→ **Your goal**: Reproduce the text of every item below word for word, leaving the pictures out of your answer.

→ **Material for this exercise**:

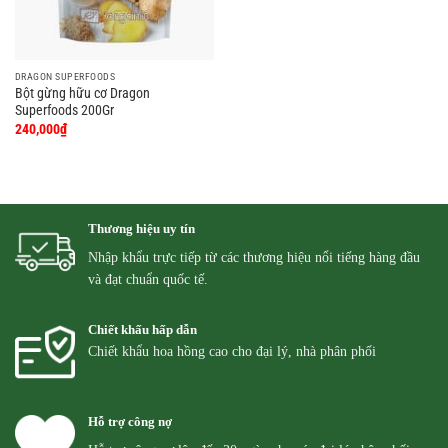
DRAGON SUPERFOODS
Bột gừng hữu cơ Dragon
Superfoods 200Gr
240,000
₫
Thương hiệu uy tín
Nhập khẩu trực tiếp từ các thương hiệu nổi tiếng hàng đầu
và đạt chuẩn quốc tế.
Chiết khấu hấp dẫn
Chiết khẩu hoa hồng cao cho đại lý, nhà phân phối
Hỗ trợ công nợ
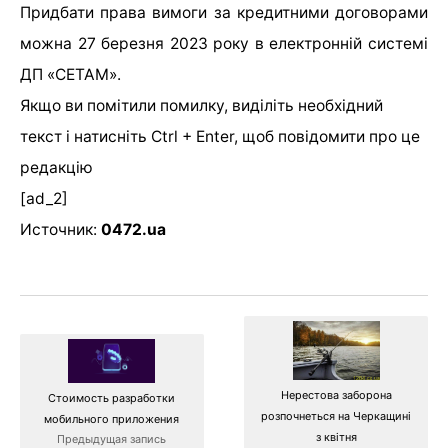
Придбати права вимоги за кредитними договорами
можна 27 березня 2023 року в електронній системі
ДП «СЕТАМ».
Якщо ви помітили помилку, виділіть необхідний
текст і натисніть Ctrl + Enter, щоб повідомити про це
редакцію
[ad_2]
Источник:
0472.ua
Нерестова заборона
Стоимость разработки
розпочнеться на Черкащині
мобильного приложения
з квітня
Предыдущая запись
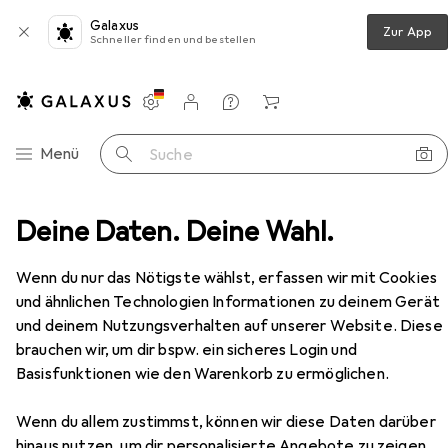
Galaxus
Zur App
Schneller finden und bestellen
Einstellungen
Kundenkonto
Vergleichslisten
Merklisten
Warenkorb
Navigation nach Kategorien
Menü
Suche
gelköder
Deine Daten. Deine Wahl.
Abu Garcia Svartzonker McPrey Realistic Kit
Zubehör
Wenn du nur das Nötigste wählst, erfassen wir mit Cookies
EUR
20,36
und ähnlichen Technologien Informationen zu deinem Gerät
Abu Garcia
Svartzonker McPrey
und deinem Nutzungsverhalten auf unserer Website. Diese
Realistic Kit
brauchen wir, um dir bspw. ein sicheres Login und
12 cm
Basisfunktionen wie den Warenkorb zu ermöglichen.
Wenn du allem zustimmst, können wir diese Daten darüber
hinaus nutzen, um dir personalisierte Angebote zu zeigen,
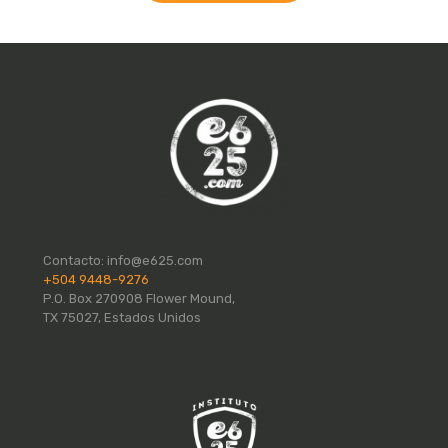
Contacto:
info@e625.com
+504 9448-9276
P.O. Box 270908 Flower Mound,
TX 75027, Estados Unidos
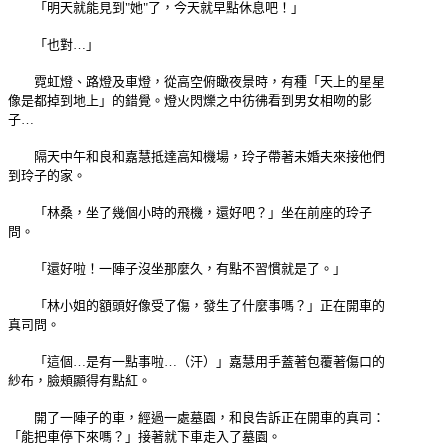
「明天就能見到"她"了，今天就早點休息吧！」
「也對…」
霓虹燈、路燈及車燈，從高空俯瞰夜景時，有種「天上的星星
像是都掉到地上」的錯覺。燈火閃爍之中彷彿看到男女相吻的影
子…
隔天中午和良和嘉慧抵達高知機場，玲子帶著未婚夫來接他們
到玲子的家。
「林桑，坐了幾個小時的飛機，還好吧？」坐在前座的玲子
問。
「還好啦！一陣子沒坐那麼久，有點不習慣就是了。」
「林小姐的額頭好像受了傷，發生了什麼事嗎？」正在開車的
真司問。
「這個…是有一點事啦…（汗）」嘉慧用手蓋著包覆著傷口的
紗布，臉頰顯得有點紅。
開了一陣子的車，經過一處墓園，和良告訴正在開車的真司：
「能把車停下來嗎？」接著就下車走入了墓園。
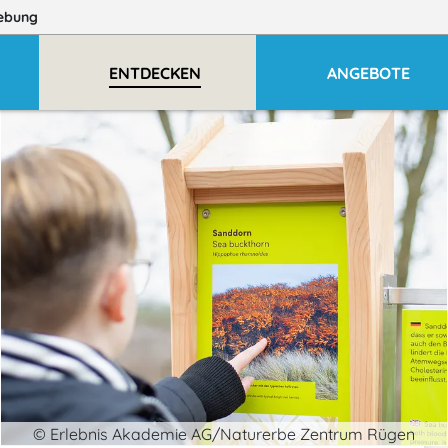
ebung
ENTDECKEN
ANGEBOTE
© Erlebnis Akademie AG/Naturerbe Zentrum Rügen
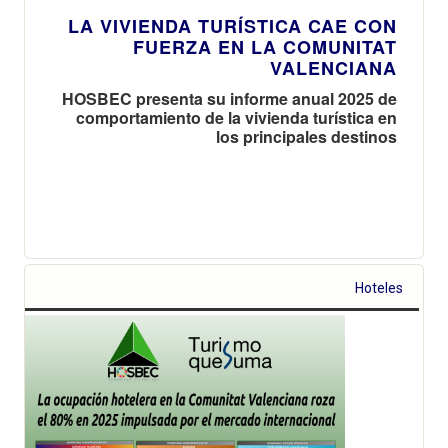
LA VIVIENDA TURÍSTICA CAE CON
FUERZA EN LA COMUNITAT
VALENCIANA
HOSBEC presenta su informe anual 2025 de
comportamiento de la vivienda turística en
los principales destinos
Hoteles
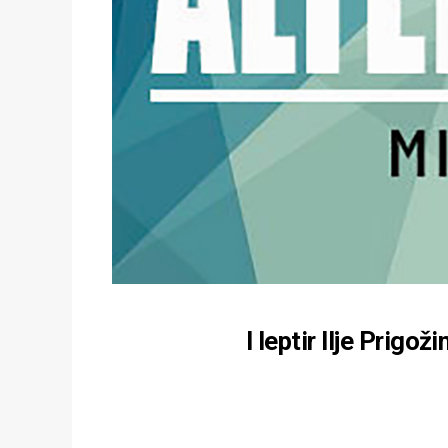
I leptir Ilje Prigo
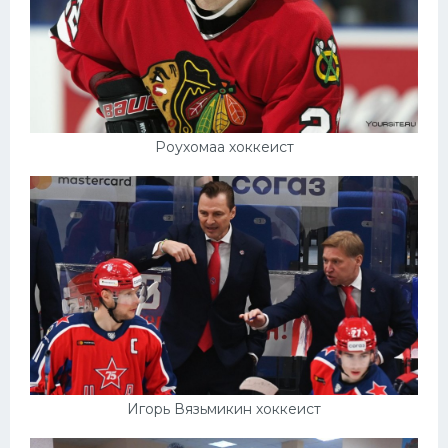
Роухомаа хоккеист
Игорь Вязьмикин хоккеист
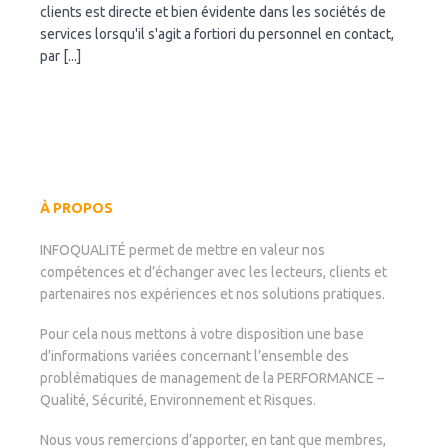
clients est directe et bien évidente dans les sociétés de
la
services lorsqu'il s'agit a fortiori du personnel en contact,
satisfaction
des
par [...]
clients
À PROPOS
INFOQUALITÉ permet de mettre en valeur nos
compétences et d’échanger avec les lecteurs, clients et
partenaires nos expériences et nos solutions pratiques.
Pour cela nous mettons à votre disposition une base
d’informations variées concernant l’ensemble des
problématiques de management de la PERFORMANCE –
Qualité, Sécurité, Environnement et Risques.
Nous vous remercions d’apporter, en tant que membres,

→ **Answer for the task**:
DRAGON SUPERFOODS
Bột gừng hữu cơ Dragon
Superfoods 200Gr
240,000
₫
Thương hiệu uy tín
Nhập khẩu trực tiếp từ các thương hiệu nổi tiếng hàng đầu
và đạt chuẩn quốc tế.
Chiết khấu hấp dẫn
Chiết khẩu hoa hồng cao cho đại lý, nhà phân phối
Hỗ trợ công nợ
Придбати права вимоги за кредитними договорами
можна 27 березня 2023 року в електронній системі
ДП «СЕТАМ».
Якщо ви помітили помилку, виділіть необхідний
текст і натисніть Ctrl + Enter, щоб повідомити про це
редакцію
[ad_2]
Источник:
0472.ua
Нерестова заборона
Стоимость разработки
розпочнеться на Черкащині
мобильного приложения
з квітня
Предыдущая запись
Galaxus
Zur App
Schneller finden und bestellen
Einstellungen
Kundenkonto
Vergleichslisten
Merklisten
Warenkorb
Navigation nach Kategorien
Menü
Suche
gelköder
Deine Daten. Deine Wahl.
Abu Garcia Svartzonker McPrey Realistic Kit
Zubehör
Wenn du nur das Nötigste wählst, erfassen wir mit Cookies
EUR
20,36
und ähnlichen Technologien Informationen zu deinem Gerät
Abu Garcia
Svartzonker McPrey
und deinem Nutzungsverhalten auf unserer Website. Diese
Realistic Kit
brauchen wir, um dir bspw. ein sicheres Login und
12 cm
Basisfunktionen wie den Warenkorb zu ermöglichen.
Wenn du allem zustimmst, können wir diese Daten darüber
hinaus nutzen, um dir personalisierte Angebote zu zeigen,
Contacto:
info@e625.com
+504 9448-9276
P.O. Box 270908 Flower Mound,
TX 75027, Estados Unidos
「明天就能見到"她"了，今天就早點休息吧！」
「也對…」
霓虹燈、路燈及車燈，從高空俯瞰夜景時，有種「天上的星星
像是都掉到地上」的錯覺。燈火閃爍之中彷彿看到男女相吻的影
子…
隔天中午和良和嘉慧抵達高知機場，玲子帶著未婚夫來接他們
到玲子的家。
「林桑，坐了幾個小時的飛機，還好吧？」坐在前座的玲子
問。
「還好啦！一陣子沒坐那麼久，有點不習慣就是了。」
「林小姐的額頭好像受了傷，發生了什麼事嗎？」正在開車的
真司問。
「這個…是有一點事啦…（汗）」嘉慧用手蓋著包覆著傷口的
紗布，臉頰顯得有點紅。
開了一陣子的車，經過一處墓園，和良告訴正在開車的真司：
「能把車停下來嗎？」接著就下車走入了墓園。
ebung
ENTDECKEN
ANGEBOTE
© Erlebnis Akademie AG/Naturerbe Zentrum Rügen
LA VIVIENDA TURÍSTICA CAE CON
FUERZA EN LA COMUNITAT
VALENCIANA
HOSBEC presenta su informe anual 2025 de
comportamiento de la vivienda turística en
los principales destinos
Hoteles
I leptir Ilje Prigo
Роухомаа хоккеист
Игорь Вязьмикин хоккеист
clients est directe et bien évidente dans les sociétés de
la
services lorsqu'il s'agit a fortiori du personnel en contact,
satisfaction
des
par [...]
clients
À PROPOS
INFOQUALITÉ permet de mettre en valeur nos
compétences et d’échanger avec les lecteurs, clients et
partenaires nos expériences et nos solutions pratiques.
Pour cela nous mettons à votre disposition une base
d’informations variées concernant l’ensemble des
problématiques de management de la PERFORMANCE –
Qualité, Sécurité, Environnement et Risques.
Nous vous remercions d’apporter, en tant que membres,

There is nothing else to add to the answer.